We started our adventure with a stop at the tourist information center Fukushima station. Having visited well over 100 information centers throughout Japan this one was by far the most helpful in providing answers and advice by friendly knowledgeable staff. Nihei Sachiko gave us directions, time tables, and very useful maps, while answering all of my rapid-fire questions.
Just a few blocks from our hotel (Hotel Sun Route) is a nice pathway along the Abukuma River. It is great for an early morning walk with a historical park near the prefecture offices, and you can choose your exercise on either side of the river.
The loop Momorin City bus (100 yen) took us to the Fukushima TV stop, which is only a few minutes to the entrance of Shinobuyama, a sacred mountain overlooking the Fukushima basin. There are several observation platforms providing panoramic views of all sides of the basin. You will pass numerous shrines and temples, even one dedicated to cats. When you leave the park make sure to head south over to the Iwaya Kannon with close to 60 Buddhist carvings from over 800 years ago.
Fukushima is known for some really tasty food. We tried their Miso based ramen, Aizu Soba, and Enban Gyoza. They even have their own beer brewery, which produces peach flavored ale.
With some extra time before our return train we walked a few blocks east of the station to Fushimi coffee shop. If you like coffee or scrumptious sweets then this is a must stop. The coffee and cheese cake were excellent and master Toshiya Fushimi brewing our coffee right in front of us made for a special experience.

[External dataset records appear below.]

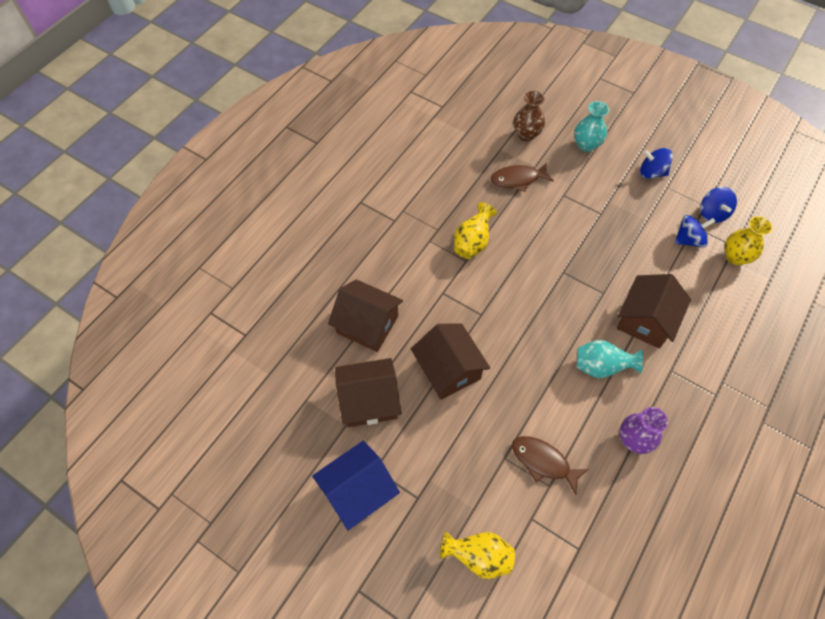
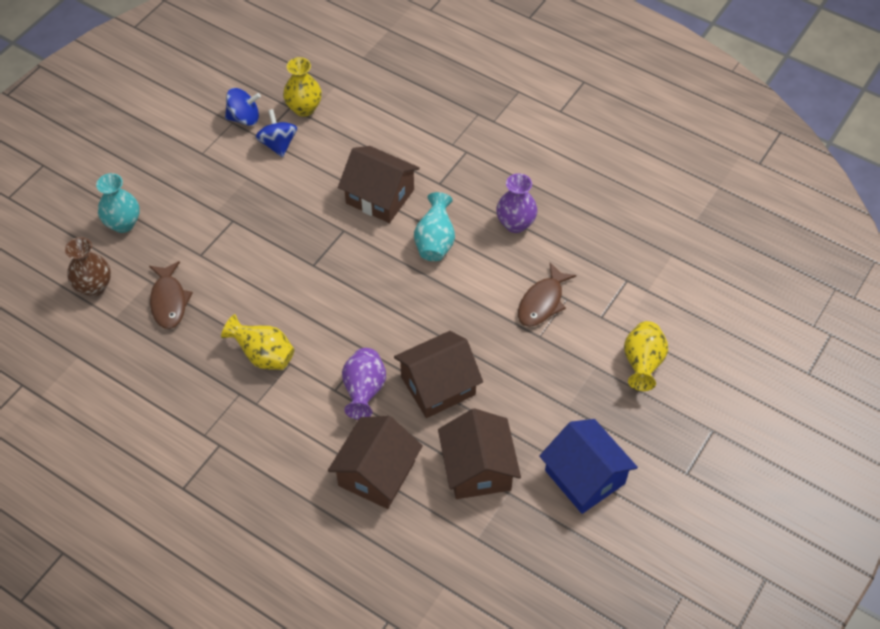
camera: 90 degrees left, 5 degrees down
blue spinning top [640,148,673,179] -> none
none -> purple vase [342,348,386,420]

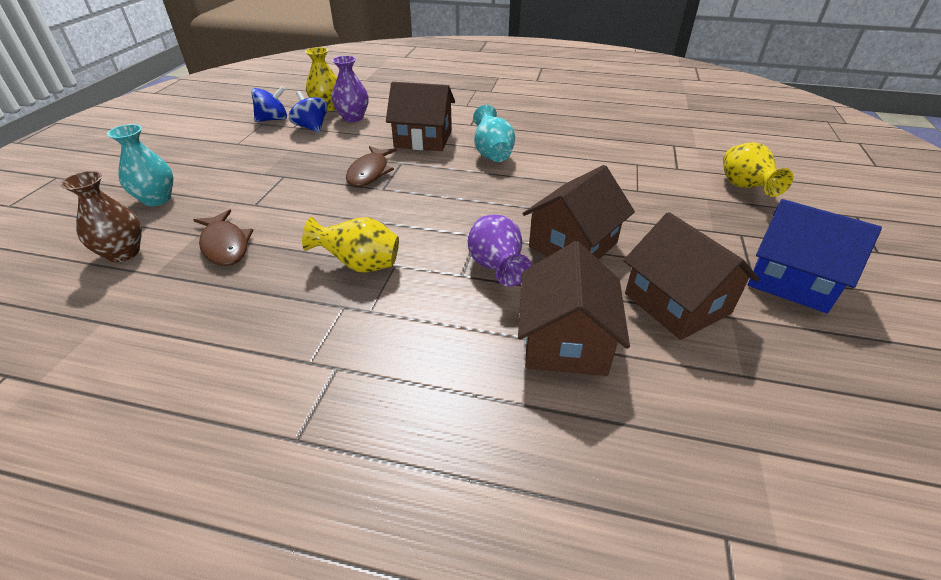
camera: 20 degrees left, 15 degrees down
purple vase [496,173,537,233] -> purple vase moved to [332,56,369,122]
brown fish [518,263,577,327] -> brown fish moved to [346,146,397,187]

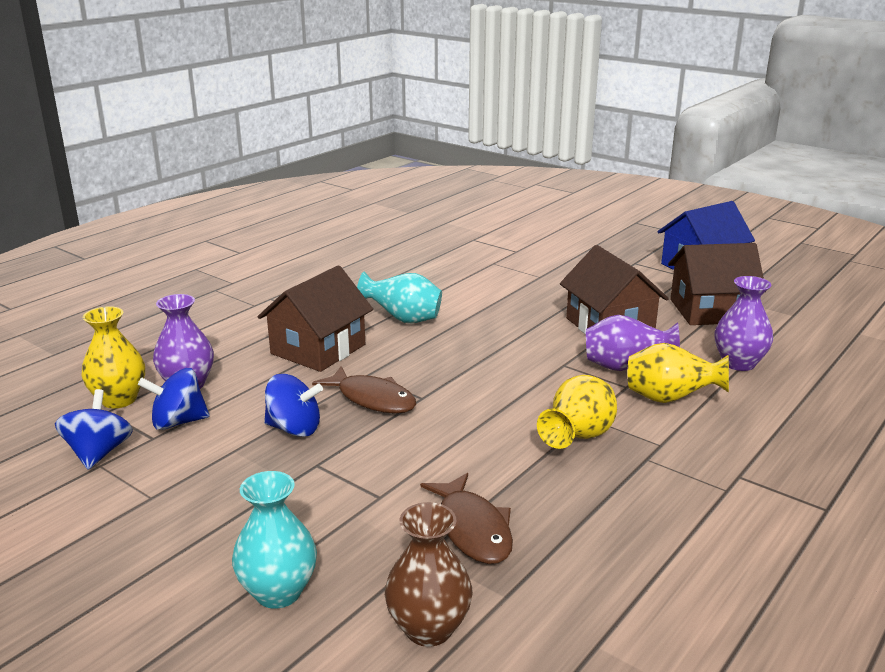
camera: 65 degrees left, 15 degrees down
brown fish [193,209,253,266] -> brown fish turned 75 degrees clockwise [420,473,513,564]
brown house [518,241,630,376] -> purple vase [715,276,773,371]
yellow vase [723,142,793,197] -> yellow vase moved to [628,343,729,403]
none -> blue spinning top [264,374,323,437]

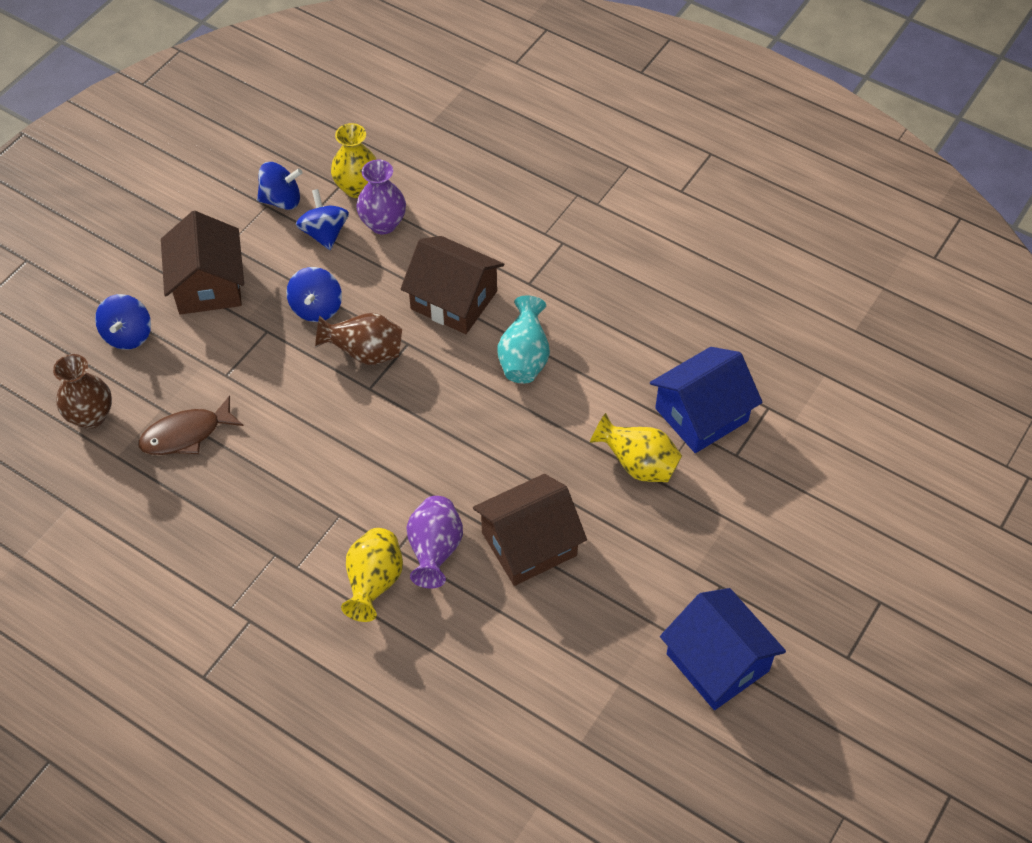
camera: 85 degrees right, 30 degrees up
turquoise vase [232,471,317,609] -> blue spinning top [95,294,151,350]
brown fish [312,366,416,413] -> brown vase [315,313,402,365]
yellow vase [537,375,617,449] -> yellow vase moved to [590,413,682,482]
brown house [668,243,764,325] -> brown house moved to [161,211,244,315]
purple vase [715,276,773,371] -> none
none -> blue house [650,347,763,453]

The western part of the city has one of the largest fruit growing areas in Japan, known as the “Fruit Road”, where from early June to mid-December you can pick your own fruit (Cherries, Peaches, Pears, Grapes and Apples).
Near the train station there is a sitting area where you can listen to a piano concert by world famous Yuji Koseki.
A visit to Fukushima city is a must stop on your tour of Japan.